Até então, a região Subsaariana foi liderada, desde 2018, por Hafez Ghanem, que agora assume as funções de vice-presidente para a África Oriental e Austral.

Hafez Ghanem é um cidadão egípcio-francês, especialista em desenvolvimento com mais de 30 anos de experiência. Lidera as relações com 26 países e supervisiona mais de 280 projectos, totalizando mais de 49 mil milhões de dólares.

Para a África Ocidental e Central foi indicado Ousmane Diagana, um cidadão mauritano com mais de 25 anos de experiência em desenvolvimento e que entrou para o Banco Mundial em 1992.

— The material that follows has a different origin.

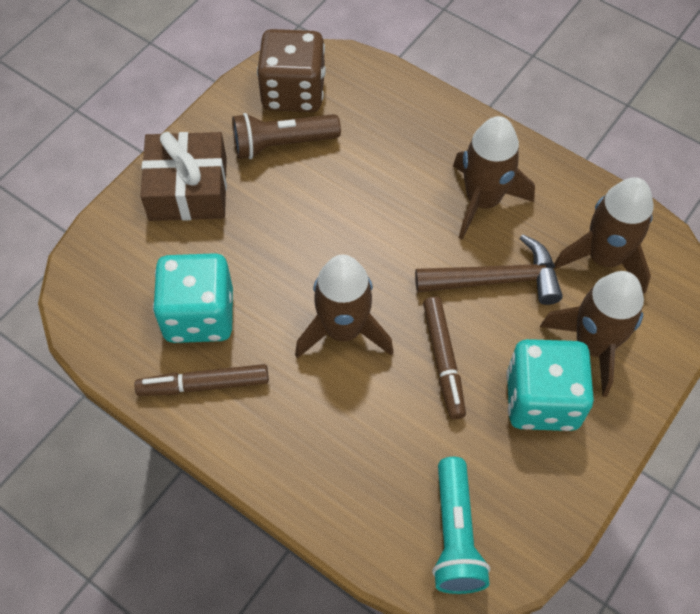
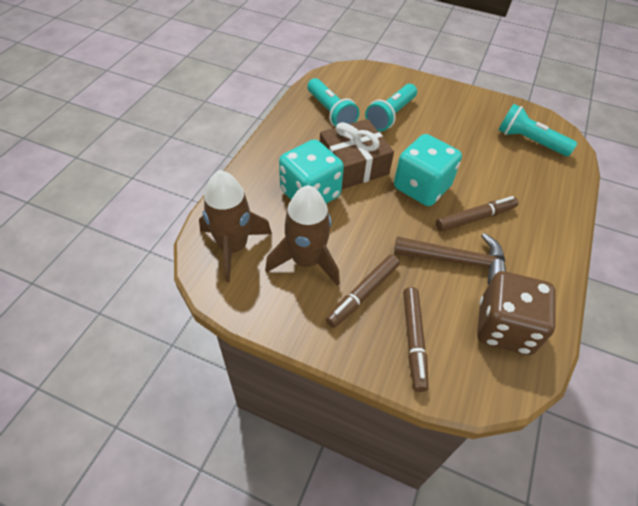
brown flashlight: 1 -> 0
brown marker: 2 -> 3
brown rocket: 4 -> 2
turquoise flashlight: 1 -> 3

Ousmane Diagana ocupou já vários cargos técnicos e de gestão, incluindo o de director nacional para o Mali, Níger, Chade, Guiné Conacri, Costa do Marfim, Burkina Faso, Benin e Togo.

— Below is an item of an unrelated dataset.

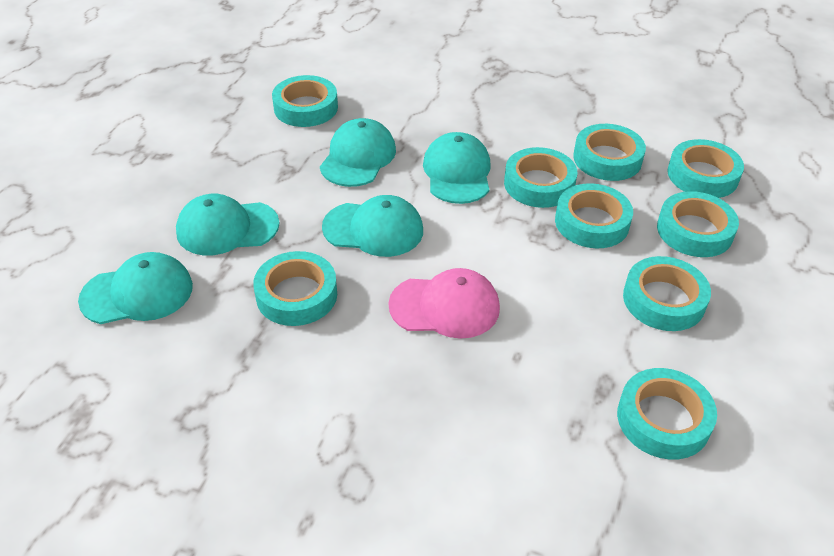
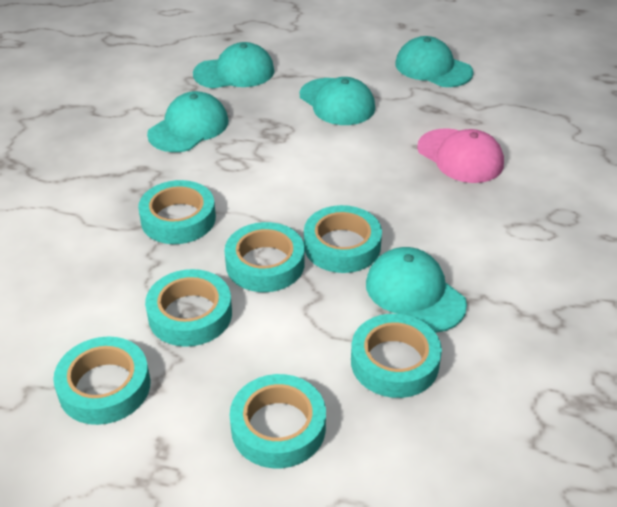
turquoise tape: 9 -> 7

A nomeação de Ousmane Diagana surge no momento em que o Banco Mundial procura reforçar a execução do seu programa para África e melhorar ainda mais o seu enfoque operacional nas carteiras regionais, para apoiar as melhorias de transformação possíveis.

“Sinto-me honrado por liderar os esforços do Banco na África Ocidental e Central, com um forte enfoque na inovação, impacto e transformação”, disse.

Garante trabalhar em conjunto com Hafez, pois acredita que só assim poder-se-á fazer mais e melhor, para colocar os países africanos e as pessoas em primeiro lugar, além de encontrarem-se maneiras de enfrentar os desafios actuais de desenvolvimento, pela utilização de todas as ferramentas disponíveis.

Este ano, o Banco Mundial deve providenciar empréstimos na ordem de 50 mil milhões de dólares a 48 países da África Subsaariana, mais do que qualquer outra região, o que representa cerca de um terço de toda a carteira da instituição. Estes volumes de financiamento são quase o dobro do que a região providenciou há dez anos.

Novo financiamento
O Banco Mundial aprovou, ontem, um financiamento de 245 milhões de dólares para apoiar a construção de infra-estruturas para a África Austral e Oriental, a primeira iniciativa do género no continente, segundo dados reportados pela Lusa.

O projecto de financiamento da infra-estrutura regional pretende expandir o financiamento de longo prazo às empresas privadas no sector energético, bem como nos transportes, logística e área social, de acordo com um comunicado distribuído pelo banco.

De acordo com a nota do banco, a operação agora lançada vai ajudar a lidar com a diferença de financiamento na região e “estará focada no sector privado, com o objectivo de mobilizar mais 975 milhões de dólares (571,7 mil milhões de kwanzas) em financiamento privado, além dos fundos providenciados pelo IDA.